Saved entries
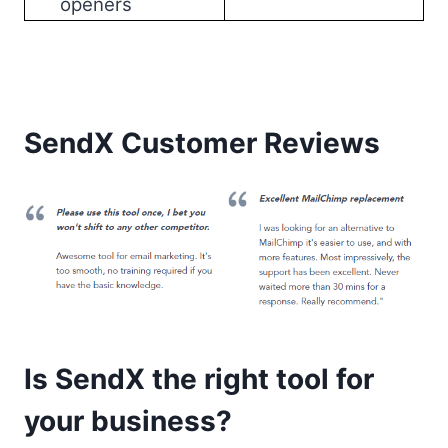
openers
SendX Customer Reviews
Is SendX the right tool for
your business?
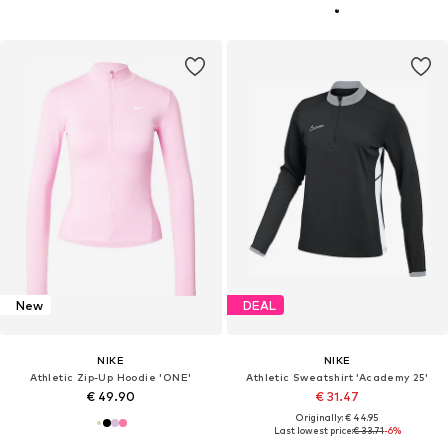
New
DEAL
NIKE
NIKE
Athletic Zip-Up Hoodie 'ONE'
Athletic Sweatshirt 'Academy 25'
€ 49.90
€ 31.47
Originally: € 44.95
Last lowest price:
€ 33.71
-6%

**WHAT THE TASK REQUIRES**
Please show each line in the records above that contains "SendX".

**EXERCISE ANSWER**
SendX Customer Reviews
Is SendX the right tool for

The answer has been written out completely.